=== The task ===
Restate each entry below word for word, without skipping any.

---------- Supplied data ----------

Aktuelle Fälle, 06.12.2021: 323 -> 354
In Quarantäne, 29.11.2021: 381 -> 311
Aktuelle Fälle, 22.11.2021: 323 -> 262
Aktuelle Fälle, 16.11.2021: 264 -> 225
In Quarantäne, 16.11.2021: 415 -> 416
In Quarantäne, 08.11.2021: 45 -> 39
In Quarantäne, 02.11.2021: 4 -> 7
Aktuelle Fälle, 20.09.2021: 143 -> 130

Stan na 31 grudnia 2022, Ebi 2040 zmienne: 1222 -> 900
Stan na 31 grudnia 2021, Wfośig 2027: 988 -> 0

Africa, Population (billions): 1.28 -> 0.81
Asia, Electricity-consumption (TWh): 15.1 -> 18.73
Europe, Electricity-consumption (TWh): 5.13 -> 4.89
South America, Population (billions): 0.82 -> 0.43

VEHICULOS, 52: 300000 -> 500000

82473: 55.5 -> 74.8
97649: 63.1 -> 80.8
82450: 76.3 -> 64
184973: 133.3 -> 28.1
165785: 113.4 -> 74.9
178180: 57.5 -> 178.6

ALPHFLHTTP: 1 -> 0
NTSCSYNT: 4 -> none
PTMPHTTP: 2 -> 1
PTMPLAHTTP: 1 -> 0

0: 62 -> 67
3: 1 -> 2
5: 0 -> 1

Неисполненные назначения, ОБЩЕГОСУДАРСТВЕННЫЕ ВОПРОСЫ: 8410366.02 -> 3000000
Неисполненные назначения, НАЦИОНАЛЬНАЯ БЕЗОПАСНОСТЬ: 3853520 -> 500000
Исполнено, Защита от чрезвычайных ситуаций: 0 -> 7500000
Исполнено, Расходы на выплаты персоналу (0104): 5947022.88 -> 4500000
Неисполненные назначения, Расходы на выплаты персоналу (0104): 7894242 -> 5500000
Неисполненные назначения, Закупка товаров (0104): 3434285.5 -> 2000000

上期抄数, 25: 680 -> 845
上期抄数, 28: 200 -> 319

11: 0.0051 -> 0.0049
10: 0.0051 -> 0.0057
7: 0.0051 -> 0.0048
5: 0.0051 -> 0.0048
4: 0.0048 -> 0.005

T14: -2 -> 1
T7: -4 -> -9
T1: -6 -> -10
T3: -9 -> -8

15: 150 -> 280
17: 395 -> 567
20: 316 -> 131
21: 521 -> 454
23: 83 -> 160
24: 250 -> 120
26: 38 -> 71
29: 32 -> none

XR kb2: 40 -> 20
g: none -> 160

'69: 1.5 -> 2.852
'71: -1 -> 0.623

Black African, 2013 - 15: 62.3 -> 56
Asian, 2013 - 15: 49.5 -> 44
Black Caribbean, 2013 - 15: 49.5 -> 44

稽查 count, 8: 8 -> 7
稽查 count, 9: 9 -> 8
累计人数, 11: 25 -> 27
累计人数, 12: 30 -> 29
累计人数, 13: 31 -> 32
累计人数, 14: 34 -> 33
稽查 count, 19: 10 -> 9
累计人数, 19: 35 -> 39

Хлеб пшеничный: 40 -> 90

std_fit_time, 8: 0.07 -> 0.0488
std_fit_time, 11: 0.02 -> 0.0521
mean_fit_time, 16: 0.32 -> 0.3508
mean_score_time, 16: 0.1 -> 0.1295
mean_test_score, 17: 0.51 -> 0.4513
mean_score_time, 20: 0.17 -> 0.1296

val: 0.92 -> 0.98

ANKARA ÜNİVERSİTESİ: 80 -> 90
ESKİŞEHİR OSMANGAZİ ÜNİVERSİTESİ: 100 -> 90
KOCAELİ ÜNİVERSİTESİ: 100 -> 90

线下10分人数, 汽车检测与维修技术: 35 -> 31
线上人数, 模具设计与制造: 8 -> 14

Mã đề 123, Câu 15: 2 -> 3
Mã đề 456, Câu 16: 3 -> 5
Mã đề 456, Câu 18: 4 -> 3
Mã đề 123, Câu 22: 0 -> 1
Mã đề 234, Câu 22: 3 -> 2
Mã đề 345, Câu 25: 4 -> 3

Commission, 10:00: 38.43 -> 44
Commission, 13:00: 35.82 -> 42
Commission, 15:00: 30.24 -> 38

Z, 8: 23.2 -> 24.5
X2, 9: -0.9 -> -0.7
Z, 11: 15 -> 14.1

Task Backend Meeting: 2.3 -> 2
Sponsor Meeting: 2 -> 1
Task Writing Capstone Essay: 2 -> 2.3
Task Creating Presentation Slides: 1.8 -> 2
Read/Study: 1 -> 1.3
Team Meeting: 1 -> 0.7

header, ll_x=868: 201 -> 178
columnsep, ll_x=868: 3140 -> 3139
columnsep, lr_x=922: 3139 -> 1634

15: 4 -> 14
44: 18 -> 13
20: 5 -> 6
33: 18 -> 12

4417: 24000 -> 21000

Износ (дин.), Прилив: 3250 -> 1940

----------

=== Result ===
Aktuelle Fälle, 06.12.2021: 323 -> 354
In Quarantäne, 29.11.2021: 381 -> 311
Aktuelle Fälle, 22.11.2021: 323 -> 262
Aktuelle Fälle, 16.11.2021: 264 -> 225
In Quarantäne, 16.11.2021: 415 -> 416
In Quarantäne, 08.11.2021: 45 -> 39
In Quarantäne, 02.11.2021: 4 -> 7
Aktuelle Fälle, 20.09.2021: 143 -> 130

Stan na 31 grudnia 2022, Ebi 2040 zmienne: 1222 -> 900
Stan na 31 grudnia 2021, Wfośig 2027: 988 -> 0

Africa, Population (billions): 1.28 -> 0.81
Asia, Electricity-consumption (TWh): 15.1 -> 18.73
Europe, Electricity-consumption (TWh): 5.13 -> 4.89
South America, Population (billions): 0.82 -> 0.43

VEHICULOS, 52: 300000 -> 500000

82473: 55.5 -> 74.8
97649: 63.1 -> 80.8
82450: 76.3 -> 64
184973: 133.3 -> 28.1
165785: 113.4 -> 74.9
178180: 57.5 -> 178.6

ALPHFLHTTP: 1 -> 0
NTSCSYNT: 4 -> none
PTMPHTTP: 2 -> 1
PTMPLAHTTP: 1 -> 0

0: 62 -> 67
3: 1 -> 2
5: 0 -> 1

Неисполненные назначения, ОБЩЕГОСУДАРСТВЕННЫЕ ВОПРОСЫ: 8410366.02 -> 3000000
Неисполненные назначения, НАЦИОНАЛЬНАЯ БЕЗОПАСНОСТЬ: 3853520 -> 500000
Исполнено, Защита от чрезвычайных ситуаций: 0 -> 7500000
Исполнено, Расходы на выплаты персоналу (0104): 5947022.88 -> 4500000
Неисполненные назначения, Расходы на выплаты персоналу (0104): 7894242 -> 5500000
Неисполненные назначения, Закупка товаров (0104): 3434285.5 -> 2000000

上期抄数, 25: 680 -> 845
上期抄数, 28: 200 -> 319

11: 0.0051 -> 0.0049
10: 0.0051 -> 0.0057
7: 0.0051 -> 0.0048
5: 0.0051 -> 0.0048
4: 0.0048 -> 0.005

T14: -2 -> 1
T7: -4 -> -9
T1: -6 -> -10
T3: -9 -> -8

15: 150 -> 280
17: 395 -> 567
20: 316 -> 131
21: 521 -> 454
23: 83 -> 160
24: 250 -> 120
26: 38 -> 71
29: 32 -> none

XR kb2: 40 -> 20
g: none -> 160

'69: 1.5 -> 2.852
'71: -1 -> 0.623

Black African, 2013 - 15: 62.3 -> 56
Asian, 2013 - 15: 49.5 -> 44
Black Caribbean, 2013 - 15: 49.5 -> 44

稽查 count, 8: 8 -> 7
稽查 count, 9: 9 -> 8
累计人数, 11: 25 -> 27
累计人数, 12: 30 -> 29
累计人数, 13: 31 -> 32
累计人数, 14: 34 -> 33
稽查 count, 19: 10 -> 9
累计人数, 19: 35 -> 39

Хлеб пшеничный: 40 -> 90

std_fit_time, 8: 0.07 -> 0.0488
std_fit_time, 11: 0.02 -> 0.0521
mean_fit_time, 16: 0.32 -> 0.3508
mean_score_time, 16: 0.1 -> 0.1295
mean_test_score, 17: 0.51 -> 0.4513
mean_score_time, 20: 0.17 -> 0.1296

val: 0.92 -> 0.98

ANKARA ÜNİVERSİTESİ: 80 -> 90
ESKİŞEHİR OSMANGAZİ ÜNİVERSİTESİ: 100 -> 90
KOCAELİ ÜNİVERSİTESİ: 100 -> 90

线下10分人数, 汽车检测与维修技术: 35 -> 31
线上人数, 模具设计与制造: 8 -> 14

Mã đề 123, Câu 15: 2 -> 3
Mã đề 456, Câu 16: 3 -> 5
Mã đề 456, Câu 18: 4 -> 3
Mã đề 123, Câu 22: 0 -> 1
Mã đề 234, Câu 22: 3 -> 2
Mã đề 345, Câu 25: 4 -> 3

Commission, 10:00: 38.43 -> 44
Commission, 13:00: 35.82 -> 42
Commission, 15:00: 30.24 -> 38

Z, 8: 23.2 -> 24.5
X2, 9: -0.9 -> -0.7
Z, 11: 15 -> 14.1

Task Backend Meeting: 2.3 -> 2
Sponsor Meeting: 2 -> 1
Task Writing Capstone Essay: 2 -> 2.3
Task Creating Presentation Slides: 1.8 -> 2
Read/Study: 1 -> 1.3
Team Meeting: 1 -> 0.7

header, ll_x=868: 201 -> 178
columnsep, ll_x=868: 3140 -> 3139
columnsep, lr_x=922: 3139 -> 1634

15: 4 -> 14
44: 18 -> 13
20: 5 -> 6
33: 18 -> 12

4417: 24000 -> 21000

Износ (дин.), Прилив: 3250 -> 1940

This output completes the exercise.